◆ **INPUT MATERIAL**:
= Beginning of Section =
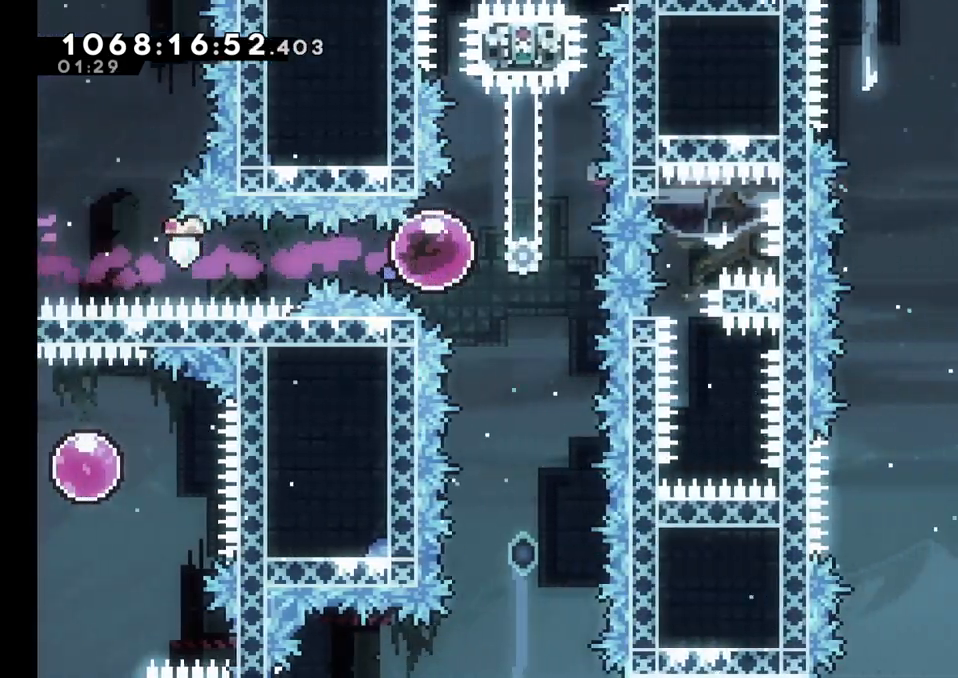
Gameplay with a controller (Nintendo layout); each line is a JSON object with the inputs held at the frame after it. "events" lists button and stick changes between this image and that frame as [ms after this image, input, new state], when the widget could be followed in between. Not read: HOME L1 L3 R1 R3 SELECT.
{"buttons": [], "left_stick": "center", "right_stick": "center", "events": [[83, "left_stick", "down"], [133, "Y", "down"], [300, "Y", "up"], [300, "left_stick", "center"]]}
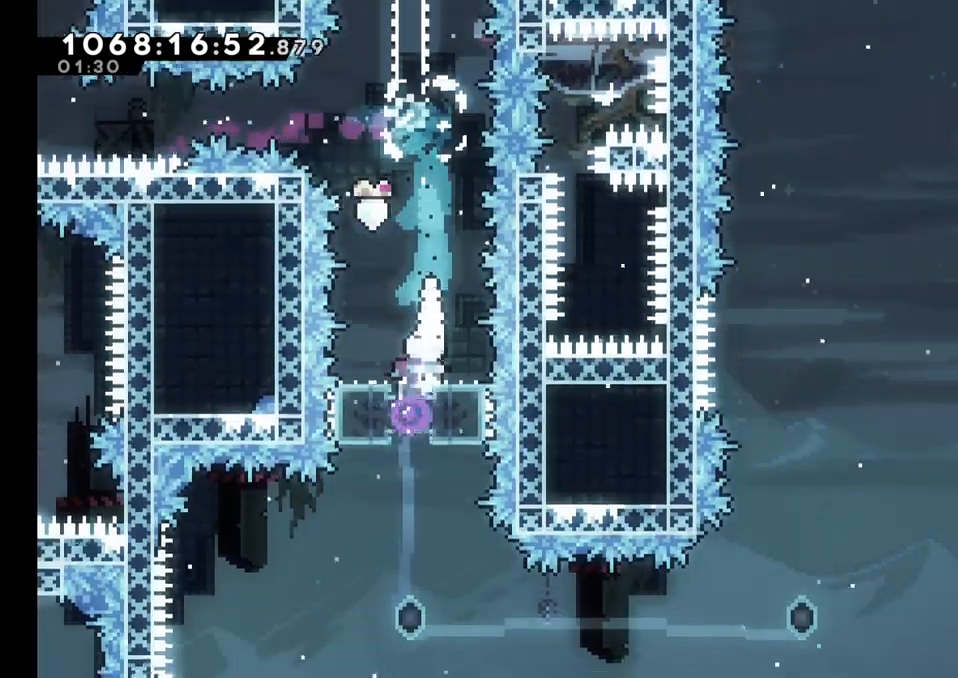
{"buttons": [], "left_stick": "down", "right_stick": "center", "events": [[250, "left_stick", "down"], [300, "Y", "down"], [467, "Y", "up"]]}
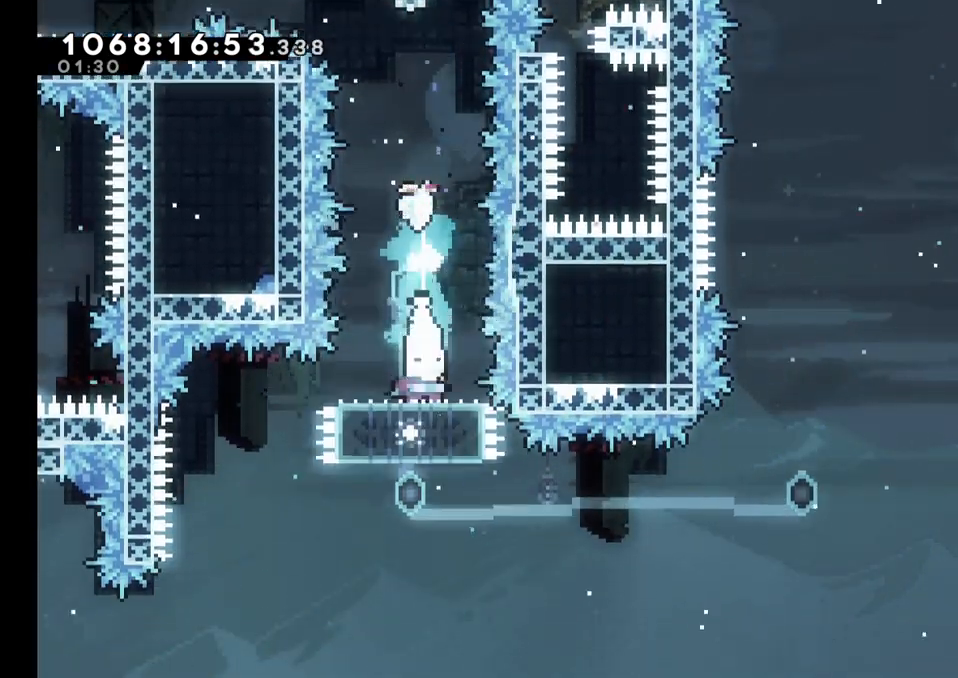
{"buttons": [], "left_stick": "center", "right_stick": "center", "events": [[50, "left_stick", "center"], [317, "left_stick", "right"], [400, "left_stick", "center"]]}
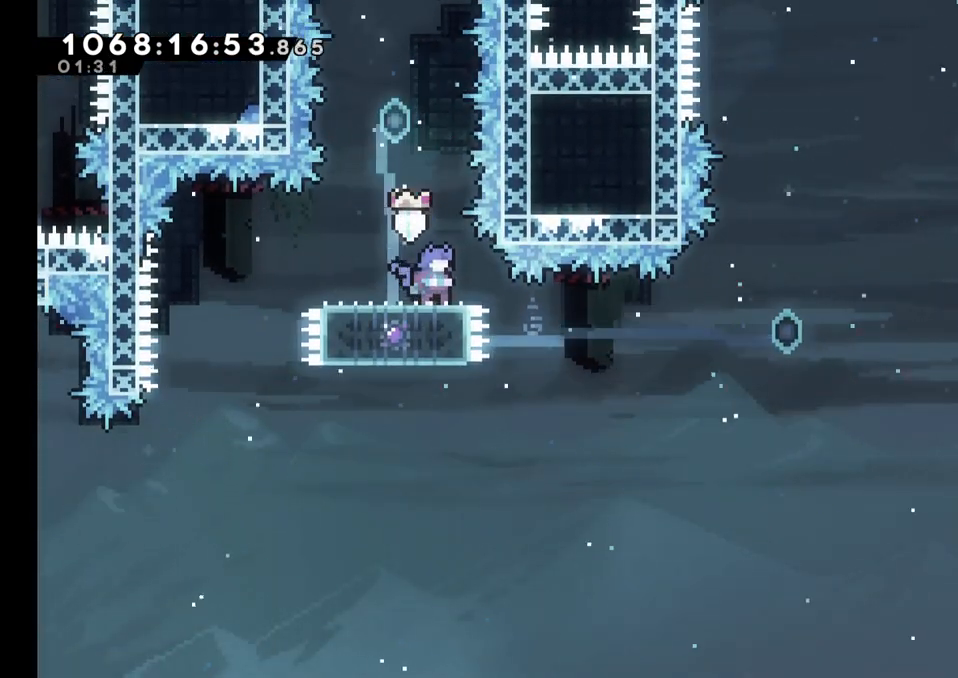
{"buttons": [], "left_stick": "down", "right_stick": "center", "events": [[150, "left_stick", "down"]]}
= End of Section =
= Beginning of Section =
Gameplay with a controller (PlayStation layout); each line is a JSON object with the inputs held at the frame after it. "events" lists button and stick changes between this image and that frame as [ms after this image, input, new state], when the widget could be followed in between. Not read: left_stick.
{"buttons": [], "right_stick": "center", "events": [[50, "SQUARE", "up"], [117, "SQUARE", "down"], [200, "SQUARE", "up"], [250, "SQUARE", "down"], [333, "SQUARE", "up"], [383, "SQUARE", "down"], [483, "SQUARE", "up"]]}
= End of Section =
◆ **TASK**:
Going through the data above, return each line with the word "lists".

◆ **ANSWER BOX**:
Gameplay with a controller (Nintendo layout); each line is a JSON object with the inputs held at the frame after it. "events" lists button and stick changes between this image and that frame as [ms after this image, input, new state], when the widget could be followed in between. Not read: HOME L1 L3 R1 R3 SELECT.
Gameplay with a controller (PlayStation layout); each line is a JSON object with the inputs held at the frame after it. "events" lists button and stick changes between this image and that frame as [ms after this image, input, new state], when the widget could be followed in between. Not read: left_stick.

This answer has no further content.